朝は簡単な食事が付いているが、別の建物で食べるので、外に出ないといけない。天気も良く、海がきれいによく見える。徳之島は沖永良部島に比べると倍以上大きくて、島を一周したら三時間くらいかかりそうな広さがあるので、二日に分けて巡ることにする。昨日は、空港から島の真ん中を通って1/4周した形で車で走ってきたが、今日は島の南側を巡る。

まず向かうのは阿権集落。精霊が宿るという「樹齢300年ガジュマル」があるが、見栄えとしては、先日の沖永良部島の方が良かった。阿権集落は昔ながらの珊瑚で組まれた石垣が並ぶ街並みで、見事な石垣が連なっている。ちなみに、珊瑚の石垣があるということは、ハブがいないということでもある。ハブが隙間に入って危ないということで、ハブがいる島には隙間のある壁はほとんどない。一つおきにハブがいる島があるという話も聞いたことがあるので、奄美大島の隣なので、ハブがいないという話も合っている。

◇ ◇ ◇ ◇

- **取り組む課題**
1. 徳之島の旅行記のうち、「朝は簡単な食事が付いているが」から始まり「いないという話も合っている。」で終わる部分を正確に打ち直しなさい。
2. 徳之島の旅行記で、筆者が島を二日に分けて巡ることにした理由を、本文に基づいて一～三文で説明しなさい。

- **グラフ読解データ**
◇ ◇ ◇ ◇

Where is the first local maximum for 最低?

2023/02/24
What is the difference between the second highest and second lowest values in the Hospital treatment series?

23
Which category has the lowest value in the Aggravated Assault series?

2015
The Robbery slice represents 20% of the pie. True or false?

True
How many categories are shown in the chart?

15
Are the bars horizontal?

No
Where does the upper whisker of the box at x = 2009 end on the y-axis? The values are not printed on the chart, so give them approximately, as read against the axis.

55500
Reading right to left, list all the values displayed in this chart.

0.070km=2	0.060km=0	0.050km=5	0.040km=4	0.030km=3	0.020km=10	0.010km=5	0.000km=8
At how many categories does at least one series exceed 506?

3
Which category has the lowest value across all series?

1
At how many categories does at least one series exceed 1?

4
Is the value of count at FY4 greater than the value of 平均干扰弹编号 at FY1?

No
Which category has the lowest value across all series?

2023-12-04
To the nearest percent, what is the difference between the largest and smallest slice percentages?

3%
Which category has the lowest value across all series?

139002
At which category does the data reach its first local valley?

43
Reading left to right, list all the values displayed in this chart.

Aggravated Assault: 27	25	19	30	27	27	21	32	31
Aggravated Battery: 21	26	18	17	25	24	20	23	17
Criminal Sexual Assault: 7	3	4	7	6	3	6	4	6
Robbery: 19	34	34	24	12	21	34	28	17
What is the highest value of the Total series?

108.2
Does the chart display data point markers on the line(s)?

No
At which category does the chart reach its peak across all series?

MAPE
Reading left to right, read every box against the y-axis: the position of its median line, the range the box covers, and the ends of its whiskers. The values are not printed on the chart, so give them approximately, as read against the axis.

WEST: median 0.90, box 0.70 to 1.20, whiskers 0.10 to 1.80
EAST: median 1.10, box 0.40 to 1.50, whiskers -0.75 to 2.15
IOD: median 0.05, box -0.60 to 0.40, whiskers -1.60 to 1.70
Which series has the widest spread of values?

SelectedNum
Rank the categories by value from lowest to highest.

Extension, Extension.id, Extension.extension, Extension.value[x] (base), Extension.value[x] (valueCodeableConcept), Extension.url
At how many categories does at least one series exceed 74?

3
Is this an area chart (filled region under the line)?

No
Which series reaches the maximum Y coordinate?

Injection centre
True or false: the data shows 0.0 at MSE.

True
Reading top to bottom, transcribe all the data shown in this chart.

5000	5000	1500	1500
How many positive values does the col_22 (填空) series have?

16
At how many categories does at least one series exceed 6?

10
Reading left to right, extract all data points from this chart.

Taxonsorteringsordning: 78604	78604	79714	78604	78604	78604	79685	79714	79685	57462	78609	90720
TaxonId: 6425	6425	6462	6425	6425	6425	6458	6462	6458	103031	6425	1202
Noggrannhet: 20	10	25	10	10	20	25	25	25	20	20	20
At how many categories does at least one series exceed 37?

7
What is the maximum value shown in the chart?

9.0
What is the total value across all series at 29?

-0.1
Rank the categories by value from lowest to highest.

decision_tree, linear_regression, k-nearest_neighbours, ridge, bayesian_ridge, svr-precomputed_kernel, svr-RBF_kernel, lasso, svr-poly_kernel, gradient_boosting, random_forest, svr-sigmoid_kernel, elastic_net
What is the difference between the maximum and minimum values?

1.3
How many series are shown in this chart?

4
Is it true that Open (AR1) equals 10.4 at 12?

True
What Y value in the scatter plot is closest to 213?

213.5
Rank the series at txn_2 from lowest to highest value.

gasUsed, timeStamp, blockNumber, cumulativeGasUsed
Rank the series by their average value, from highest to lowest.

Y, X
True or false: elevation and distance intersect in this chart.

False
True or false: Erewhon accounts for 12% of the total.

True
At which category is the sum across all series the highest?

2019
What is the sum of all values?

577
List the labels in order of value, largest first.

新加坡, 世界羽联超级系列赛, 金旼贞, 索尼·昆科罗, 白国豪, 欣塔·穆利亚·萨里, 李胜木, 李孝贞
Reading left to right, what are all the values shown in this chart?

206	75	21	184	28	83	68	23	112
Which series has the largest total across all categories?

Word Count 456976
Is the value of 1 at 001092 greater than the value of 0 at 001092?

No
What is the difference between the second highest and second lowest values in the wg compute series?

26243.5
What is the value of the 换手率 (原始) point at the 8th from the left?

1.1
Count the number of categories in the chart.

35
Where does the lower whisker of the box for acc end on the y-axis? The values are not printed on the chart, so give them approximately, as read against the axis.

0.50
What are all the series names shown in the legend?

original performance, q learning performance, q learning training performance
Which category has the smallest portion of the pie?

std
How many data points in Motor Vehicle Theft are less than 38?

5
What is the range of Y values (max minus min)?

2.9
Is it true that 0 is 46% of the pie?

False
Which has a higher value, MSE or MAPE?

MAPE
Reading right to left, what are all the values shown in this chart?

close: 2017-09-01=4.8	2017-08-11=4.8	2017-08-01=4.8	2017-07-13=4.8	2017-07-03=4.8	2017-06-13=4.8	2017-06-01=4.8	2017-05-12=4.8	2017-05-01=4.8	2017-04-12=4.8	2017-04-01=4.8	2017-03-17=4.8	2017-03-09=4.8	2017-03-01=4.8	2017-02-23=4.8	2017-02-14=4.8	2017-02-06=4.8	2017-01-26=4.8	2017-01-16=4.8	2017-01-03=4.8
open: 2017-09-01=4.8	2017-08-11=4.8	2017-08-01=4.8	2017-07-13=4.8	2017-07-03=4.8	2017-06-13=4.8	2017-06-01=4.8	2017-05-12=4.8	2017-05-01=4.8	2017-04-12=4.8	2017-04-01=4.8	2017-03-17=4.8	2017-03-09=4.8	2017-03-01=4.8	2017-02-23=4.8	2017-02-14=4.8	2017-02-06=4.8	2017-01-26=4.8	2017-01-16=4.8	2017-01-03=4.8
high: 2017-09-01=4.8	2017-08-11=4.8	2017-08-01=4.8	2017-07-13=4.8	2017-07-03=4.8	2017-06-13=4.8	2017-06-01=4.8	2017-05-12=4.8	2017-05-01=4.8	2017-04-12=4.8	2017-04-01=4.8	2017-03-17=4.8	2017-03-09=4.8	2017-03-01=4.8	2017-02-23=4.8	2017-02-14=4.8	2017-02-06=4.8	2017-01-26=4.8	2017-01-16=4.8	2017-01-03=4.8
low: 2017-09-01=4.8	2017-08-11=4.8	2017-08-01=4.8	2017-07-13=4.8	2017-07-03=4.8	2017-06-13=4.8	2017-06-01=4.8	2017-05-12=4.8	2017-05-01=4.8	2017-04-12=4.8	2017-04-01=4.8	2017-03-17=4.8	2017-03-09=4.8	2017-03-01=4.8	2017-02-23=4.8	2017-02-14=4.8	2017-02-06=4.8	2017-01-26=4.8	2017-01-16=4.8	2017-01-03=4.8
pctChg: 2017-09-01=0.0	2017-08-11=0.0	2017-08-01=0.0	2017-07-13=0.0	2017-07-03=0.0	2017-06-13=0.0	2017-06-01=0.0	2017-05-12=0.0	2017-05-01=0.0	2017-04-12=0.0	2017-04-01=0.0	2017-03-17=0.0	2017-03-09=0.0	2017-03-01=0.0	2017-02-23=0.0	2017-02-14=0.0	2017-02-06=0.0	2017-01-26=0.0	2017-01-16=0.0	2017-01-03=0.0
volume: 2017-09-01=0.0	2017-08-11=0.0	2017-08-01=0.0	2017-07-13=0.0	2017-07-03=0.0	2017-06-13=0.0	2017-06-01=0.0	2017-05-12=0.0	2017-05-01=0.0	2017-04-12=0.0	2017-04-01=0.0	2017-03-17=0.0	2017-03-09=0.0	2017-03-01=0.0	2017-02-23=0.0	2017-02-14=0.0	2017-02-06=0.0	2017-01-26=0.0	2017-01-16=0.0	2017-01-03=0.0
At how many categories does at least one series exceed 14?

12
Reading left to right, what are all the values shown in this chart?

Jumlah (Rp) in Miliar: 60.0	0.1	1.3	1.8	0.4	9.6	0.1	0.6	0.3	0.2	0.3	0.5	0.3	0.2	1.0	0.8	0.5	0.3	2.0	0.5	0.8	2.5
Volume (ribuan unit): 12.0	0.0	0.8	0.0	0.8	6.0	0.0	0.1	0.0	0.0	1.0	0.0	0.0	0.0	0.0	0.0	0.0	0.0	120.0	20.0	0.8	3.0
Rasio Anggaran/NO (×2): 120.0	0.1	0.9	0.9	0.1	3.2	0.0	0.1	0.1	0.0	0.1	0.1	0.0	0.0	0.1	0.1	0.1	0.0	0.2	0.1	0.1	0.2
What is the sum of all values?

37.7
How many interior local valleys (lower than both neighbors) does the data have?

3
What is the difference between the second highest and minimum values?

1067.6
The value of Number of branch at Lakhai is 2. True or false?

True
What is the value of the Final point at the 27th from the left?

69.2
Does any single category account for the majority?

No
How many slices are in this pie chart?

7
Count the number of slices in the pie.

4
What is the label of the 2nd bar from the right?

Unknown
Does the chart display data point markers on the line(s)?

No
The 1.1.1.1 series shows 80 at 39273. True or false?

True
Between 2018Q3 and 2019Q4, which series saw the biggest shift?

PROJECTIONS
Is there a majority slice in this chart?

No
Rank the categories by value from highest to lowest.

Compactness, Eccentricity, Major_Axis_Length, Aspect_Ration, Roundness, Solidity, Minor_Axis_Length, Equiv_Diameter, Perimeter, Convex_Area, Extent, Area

◇ ◇ ◇ ◇

- **各課題の解答**
1.
朝は簡単な食事が付いているが、別の建物で食べるので、外に出ないといけない。天気も良く、海がきれいによく見える。徳之島は沖永良部島に比べると倍以上大きくて、島を一周したら三時間くらいかかりそうな広さがあるので、二日に分けて巡ることにする。昨日は、空港から島の真ん中を通って1/4周した形で車で走ってきたが、今日は島の南側を巡る。

まず向かうのは阿権集落。精霊が宿るという「樹齢300年ガジュマル」があるが、見栄えとしては、先日の沖永良部島の方が良かった。阿権集落は昔ながらの珊瑚で組まれた石垣が並ぶ街並みで、見事な石垣が連なっている。ちなみに、珊瑚の石垣があるということは、ハブがいないということでもある。ハブが隙間に入って危ないということで、ハブがいる島には隙間のある壁はほとんどない。一つおきにハブがいる島があるという話も聞いたことがあるので、奄美大島の隣なので、ハブがいないという話も合っている。

2. 徳之島は沖永良部島に比べると倍以上大きく、島を一周したら三時間くらいかかりそうな広さがあるからである。